One reading this might be rolling their beady little eyes into the backs of their perfectly coifed little heads wondering what’s got this dude acting so seeeeerious all the time, and while music should be a serious venture (not saying those who rock for fun totally suck…but you know what I mean…Those who are really into their craft are awesome, am I right?), Granian The Guy (as opposed to the musical genius, of course) is surprisingly at ease and good humored. For instance, when he’s not dreaming of making musical history with Pearl Jam (VS. era) and Chris Cornell (Throwing Copper era) he’s sending messages to Collaboration Heaven in hopes of cutting a dope track with Murder INC’s resident chorus line, Ashanti. “Everyone does a song with her right?” he muses. Yes, yes, they do, Master G.

Gueyikian, though, is full of such charming anecdotes, the kind that spill from the lips effortlessly and are not at all self-aware and pretentiously icky, so talking to him is pretty much like chatting it up with your (totally good looking) next door neighbor. If your (totally good looking) next-door neighbor released an album and traveled around the country, I mean. Just sayin’.

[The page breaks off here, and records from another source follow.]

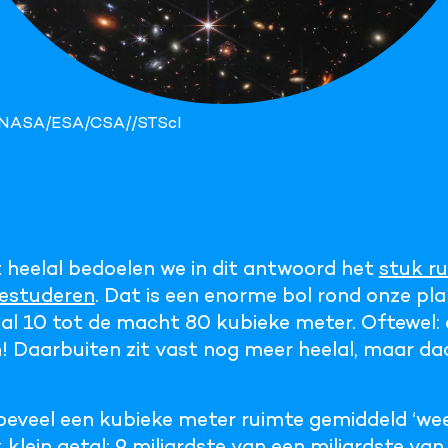
: NASA/ESA/CSA//STScI
t heelal bedoelen we in dit antwoord het
stuk r
estuderen
. Dat is een enorme bol rond onze pl
al 10 tot de macht 80 kubieke meter. Oftewel: 
n! Daarbuiten zit vast nog meer heelal, maar d
eveel een kubieke meter ruimte gemiddeld ‘weeg
 klein getal: 9 miljardste van een miljardste van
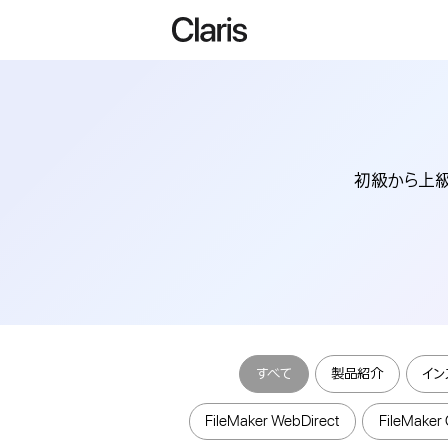
初級から上級まで
すべて
製品紹介
イン
FileMaker WebDirect
FileMaker 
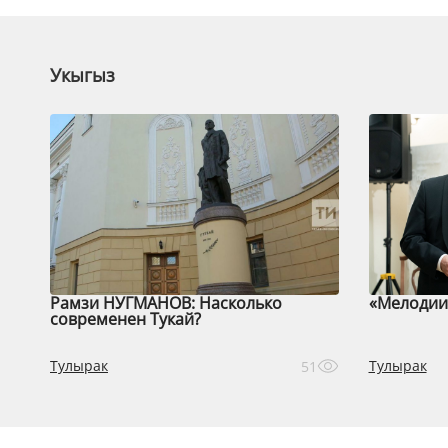
Укыгыз
Рамзи НУГМАНОВ: Насколько
«Мелодии 
современен Тукай?
Тулырак
Тулырак
51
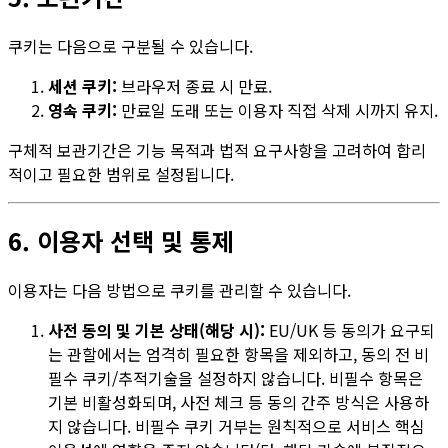
쿠키는 다음으로 구분될 수 있습니다.
세션 쿠키:
브라우저 종료 시 만료.
영속 쿠키:
만료일 도래 또는 이용자 직접 삭제 시까지 유지.
구체적 보관기간은 기능 목적과 법적 요구사항을 고려하여 합리
적이고 필요한 범위로 설정됩니다.
6. 이용자 선택 및 통제
이용자는 다음 방법으로 쿠키를 관리할 수 있습니다.
사전 동의 및 기본 상태(해당 시):
EU/UK 등 동의가 요구되
는 관할에서는 엄격히 필요한 항목을 제외하고, 동의 전 비
필수 쿠키/추적기술을 설정하지 않습니다. 비필수 항목은
기본 비활성화되며, 사전 체크 등 동의 간주 방식은 사용하
지 않습니다. 비필수 쿠키 거부는 원칙적으로 서비스 핵심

But still, no matter how far across state lines he finds himself, Gueyikian still holds New Jersey near and dear to his rock and roll heart. And surprisingly, his affections have nothing to do with the sheer awesomeness of South Jersey girls’ accents. For shame! “It’s equidistant from many big cities on the East Coast making it easy to tour independently and hit up a lot of great college towns. Plus it’s a stone’s throw from the greatest city on the planet, Belmar, NJ! No silly…The Big Apple.” Do you see what I mean? Charm City over here! And his passion is catching. Let’s just hope the right people are on the receiving end, as rock and roll only engages certain types, judiciary ones not included.

“I remember going to court for a traffic ticket a couple years back. I was waiting for my case to be called when an obvious 80’s rocker was called before me. The first question out of the judge’s mouth was, ‘What do you do?’ His response, ‘I’m a musician.’ After the judge ruled, his last comment was, ‘Get a real job.’ [Thereafter] I quickly changed my plan of attack and kept my musical aspirations to myself.”

Gueyikian, with his engaging stories and even more engaging songs, is the brand of musical idol not found strutting around on your glowing fun box, nor in your glossy magazine spreads decked from head to heels in designer duds, but rather, sitting next to you on the rail system singing songs into his technical little recording gadget and penning the dreams and aspirations of Everyman onto loose scraps of paper promises.

But like every chapter on “On My Own Two Feet,” my time with Garen Gueyikian quickly comes to a close, but not before adding one more anecdote for the road. “And Judge,” says Gueyikian far too damn good-naturedly, “If you’re reading this…bite me.”